Por Rodrigo Ovejero
Septima Entrega
Unos días atrás, mientras paseaba por la plaza con mi hijo, me detuve unos segundos a ver los toboganes, y me dio por pensar en toboganes y Catamarca (a menudo pienso en cosas inútiles, esa es la razón de ser de esta columna) una relación conflictiva y cambiante, como la de Batman y Robin.
Un breve repaso a la historia de los toboganes en Catamarca debería tener en cuenta algunos ya extintos –por suerte- como los que había en el Polideportivo Capital o la Plaza del Maestro, tres décadas atrás. A diferencia de los toboganes actuales, de un plástico sin asperezas que facilita el deslizamiento, estos estaban construidos en cemento, no del todo alisados, y deteriorados por su uso. Si mal no recuerdo esto era una ventaja en los del Polideportivo, que tenían una inclinación vertiginosa, con la que se habría alcanzado demasiada velocidad si no fuera por la superficie rugosa. Para empeorar las condiciones, ambos terminaban en pozos cubiertos de arena donde se acumulaba material fecal de perros –espero- y colillas de cigarrillos. La arena, además, distaba de ser fina, difícilmente fuera confundida con la que puede encontrarse en una playa caribeña. Al contrario, la arena de obra era talco al lado de ésta, rústica, machaza, sin zarandear, ideal para el escaldado y las rodillas peladas.
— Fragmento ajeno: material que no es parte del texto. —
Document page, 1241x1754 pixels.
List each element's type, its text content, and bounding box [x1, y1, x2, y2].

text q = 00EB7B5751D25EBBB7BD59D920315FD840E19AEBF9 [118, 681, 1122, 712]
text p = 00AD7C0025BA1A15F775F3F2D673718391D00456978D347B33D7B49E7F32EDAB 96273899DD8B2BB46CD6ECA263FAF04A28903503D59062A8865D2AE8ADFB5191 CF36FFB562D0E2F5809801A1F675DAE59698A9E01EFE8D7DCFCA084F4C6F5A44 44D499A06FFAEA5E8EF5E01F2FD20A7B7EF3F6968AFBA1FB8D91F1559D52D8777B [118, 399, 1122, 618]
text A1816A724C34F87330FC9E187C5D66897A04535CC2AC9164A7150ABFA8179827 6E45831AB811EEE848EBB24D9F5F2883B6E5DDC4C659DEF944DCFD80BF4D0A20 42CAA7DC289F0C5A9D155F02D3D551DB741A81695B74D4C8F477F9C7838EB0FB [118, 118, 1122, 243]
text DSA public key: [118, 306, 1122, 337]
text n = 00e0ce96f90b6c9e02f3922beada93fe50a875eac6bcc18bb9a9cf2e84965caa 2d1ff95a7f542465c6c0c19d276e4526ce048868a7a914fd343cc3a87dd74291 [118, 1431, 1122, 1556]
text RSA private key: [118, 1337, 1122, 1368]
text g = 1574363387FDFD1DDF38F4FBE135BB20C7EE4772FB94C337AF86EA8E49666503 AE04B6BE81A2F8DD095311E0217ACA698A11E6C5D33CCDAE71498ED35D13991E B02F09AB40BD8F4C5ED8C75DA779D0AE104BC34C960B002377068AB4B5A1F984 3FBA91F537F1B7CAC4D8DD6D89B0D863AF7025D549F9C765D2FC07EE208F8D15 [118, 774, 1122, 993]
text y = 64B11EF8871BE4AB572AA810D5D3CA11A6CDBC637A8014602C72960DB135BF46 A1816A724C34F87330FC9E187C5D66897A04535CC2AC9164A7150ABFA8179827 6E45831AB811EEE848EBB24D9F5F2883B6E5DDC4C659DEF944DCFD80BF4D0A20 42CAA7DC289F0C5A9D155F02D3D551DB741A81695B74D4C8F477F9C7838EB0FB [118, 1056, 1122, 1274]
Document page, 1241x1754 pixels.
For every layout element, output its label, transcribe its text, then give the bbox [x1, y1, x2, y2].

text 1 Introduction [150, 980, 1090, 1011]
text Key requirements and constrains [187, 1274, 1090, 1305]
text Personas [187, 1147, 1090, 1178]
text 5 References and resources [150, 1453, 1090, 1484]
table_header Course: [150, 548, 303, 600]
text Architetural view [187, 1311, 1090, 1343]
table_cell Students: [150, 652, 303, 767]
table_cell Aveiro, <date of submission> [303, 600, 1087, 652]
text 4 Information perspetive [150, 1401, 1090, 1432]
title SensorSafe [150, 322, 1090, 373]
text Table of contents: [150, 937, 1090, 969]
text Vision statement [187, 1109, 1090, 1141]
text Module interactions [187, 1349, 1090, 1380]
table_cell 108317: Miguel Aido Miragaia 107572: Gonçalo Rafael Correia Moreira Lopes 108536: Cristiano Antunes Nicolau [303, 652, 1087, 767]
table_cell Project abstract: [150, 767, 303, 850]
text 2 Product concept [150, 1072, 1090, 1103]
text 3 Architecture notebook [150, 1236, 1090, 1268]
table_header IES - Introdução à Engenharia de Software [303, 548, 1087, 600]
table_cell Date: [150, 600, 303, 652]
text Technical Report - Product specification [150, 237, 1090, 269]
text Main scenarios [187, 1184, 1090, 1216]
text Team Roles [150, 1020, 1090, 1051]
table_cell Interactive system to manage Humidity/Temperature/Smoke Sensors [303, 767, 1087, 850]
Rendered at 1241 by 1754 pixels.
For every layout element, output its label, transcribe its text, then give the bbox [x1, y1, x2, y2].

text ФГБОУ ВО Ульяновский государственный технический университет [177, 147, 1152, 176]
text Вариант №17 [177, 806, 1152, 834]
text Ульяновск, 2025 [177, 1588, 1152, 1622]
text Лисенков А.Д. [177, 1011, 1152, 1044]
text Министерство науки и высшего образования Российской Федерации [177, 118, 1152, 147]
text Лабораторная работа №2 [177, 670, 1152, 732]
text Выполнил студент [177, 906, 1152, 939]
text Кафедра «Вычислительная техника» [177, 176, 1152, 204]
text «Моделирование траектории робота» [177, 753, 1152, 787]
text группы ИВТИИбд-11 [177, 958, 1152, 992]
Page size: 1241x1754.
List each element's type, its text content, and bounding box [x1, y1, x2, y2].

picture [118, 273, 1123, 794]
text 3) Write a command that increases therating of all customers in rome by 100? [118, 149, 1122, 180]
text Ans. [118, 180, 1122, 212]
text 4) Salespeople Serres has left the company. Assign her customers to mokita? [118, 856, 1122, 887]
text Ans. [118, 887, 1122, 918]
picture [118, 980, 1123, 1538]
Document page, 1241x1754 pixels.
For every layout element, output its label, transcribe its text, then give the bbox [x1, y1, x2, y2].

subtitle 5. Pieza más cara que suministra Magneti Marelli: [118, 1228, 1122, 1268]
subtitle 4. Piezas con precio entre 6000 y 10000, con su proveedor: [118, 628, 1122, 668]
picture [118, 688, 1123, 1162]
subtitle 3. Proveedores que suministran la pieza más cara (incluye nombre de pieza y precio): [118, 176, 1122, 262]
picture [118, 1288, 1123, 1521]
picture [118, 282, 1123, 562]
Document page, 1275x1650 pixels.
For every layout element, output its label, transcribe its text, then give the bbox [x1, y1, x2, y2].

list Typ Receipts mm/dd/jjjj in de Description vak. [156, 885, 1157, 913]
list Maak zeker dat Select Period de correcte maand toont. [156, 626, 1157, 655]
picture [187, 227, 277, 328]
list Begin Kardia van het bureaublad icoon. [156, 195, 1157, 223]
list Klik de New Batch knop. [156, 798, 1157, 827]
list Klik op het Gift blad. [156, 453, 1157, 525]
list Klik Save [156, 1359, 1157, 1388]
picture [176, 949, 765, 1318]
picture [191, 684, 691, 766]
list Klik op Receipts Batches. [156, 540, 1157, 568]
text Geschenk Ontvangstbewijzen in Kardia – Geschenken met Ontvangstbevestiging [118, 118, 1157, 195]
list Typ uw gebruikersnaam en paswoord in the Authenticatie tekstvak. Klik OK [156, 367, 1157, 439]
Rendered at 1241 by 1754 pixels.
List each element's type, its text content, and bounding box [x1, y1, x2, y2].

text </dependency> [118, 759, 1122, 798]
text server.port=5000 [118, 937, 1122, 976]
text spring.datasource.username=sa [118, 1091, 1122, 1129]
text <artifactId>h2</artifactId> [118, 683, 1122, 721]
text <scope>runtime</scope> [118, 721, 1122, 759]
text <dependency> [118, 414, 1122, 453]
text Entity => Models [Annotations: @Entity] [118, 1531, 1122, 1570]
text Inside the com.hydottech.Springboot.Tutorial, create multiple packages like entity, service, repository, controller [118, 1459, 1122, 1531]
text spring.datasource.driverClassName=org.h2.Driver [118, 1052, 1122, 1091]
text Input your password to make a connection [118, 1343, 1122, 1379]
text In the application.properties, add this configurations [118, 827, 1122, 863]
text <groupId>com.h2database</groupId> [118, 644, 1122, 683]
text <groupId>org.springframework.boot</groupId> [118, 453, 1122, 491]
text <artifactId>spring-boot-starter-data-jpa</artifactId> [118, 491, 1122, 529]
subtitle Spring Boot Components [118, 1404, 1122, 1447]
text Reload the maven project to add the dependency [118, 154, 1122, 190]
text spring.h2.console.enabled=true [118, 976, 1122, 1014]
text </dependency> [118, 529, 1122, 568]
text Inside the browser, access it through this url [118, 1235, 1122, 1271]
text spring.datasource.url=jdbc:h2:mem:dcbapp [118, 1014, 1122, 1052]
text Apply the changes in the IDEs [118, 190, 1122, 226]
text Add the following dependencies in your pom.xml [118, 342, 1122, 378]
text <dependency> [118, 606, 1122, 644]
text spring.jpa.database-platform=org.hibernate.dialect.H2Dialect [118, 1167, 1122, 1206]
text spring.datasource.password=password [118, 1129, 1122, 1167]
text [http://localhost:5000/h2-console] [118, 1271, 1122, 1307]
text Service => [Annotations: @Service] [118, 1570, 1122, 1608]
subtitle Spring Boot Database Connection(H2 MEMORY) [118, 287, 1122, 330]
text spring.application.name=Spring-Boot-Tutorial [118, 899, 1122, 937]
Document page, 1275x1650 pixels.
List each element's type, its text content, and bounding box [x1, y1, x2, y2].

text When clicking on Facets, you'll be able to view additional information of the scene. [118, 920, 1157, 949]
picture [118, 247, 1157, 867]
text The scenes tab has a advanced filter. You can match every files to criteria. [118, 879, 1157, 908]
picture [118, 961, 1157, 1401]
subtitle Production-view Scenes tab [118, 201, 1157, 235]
Por aquella época, además, circulaba la leyenda de que en algún tobogán de la ciudad alguien había tenido la idea de colocar una hojilla de afeitar en el mismo sentido del descenso. Por supuesto que en todas las ciudades se decía lo mismo, era la clase de cosa que le había pasado al amigo de un amigo, y durante un tiempo le añadió emoción al recorrido. Uno nunca sabía cuándo se iba a encontrar con el tobogán maldito. Por unas semanas verifiqué la ausencia de filos antes de largarme, pero luego mis ansiedades infantiles pudieron más. Por suerte, nunca me saqué esa lotería. No obstante, tengo información fidedigna de que un amigo de un amigo, cuyo nombre ya no recuerdo o quizás nunca supe, se encontró el premio en La Alameda. O tal vez fuera en la plaza de la Virgen del Valle, uno nunca sabe.
De toboganes y arte no hay mucho que contar –al menos yo no tengo mucho que contar- pero siempre recuerdo con mucha curiosidad la historia de Helter Skelter, la canción de The Beatles cuyo nombre hace referencia a una clase de tobogán con forma de espiral. La canción no tendría nada de particular si no fuera porque, años después de su publicación, Charles Manson afirmaría que se trataba de un mensaje directo hacia su persona, instándolo a imponer un nuevo orden mundial. He allí un ejemplo perfecto de la imprevisibilidad del efecto mariposa: un día la mamá de Paul McCartney le dice que se tire por el tobogán y treinta años después Sharon Tate paga los platos rotos.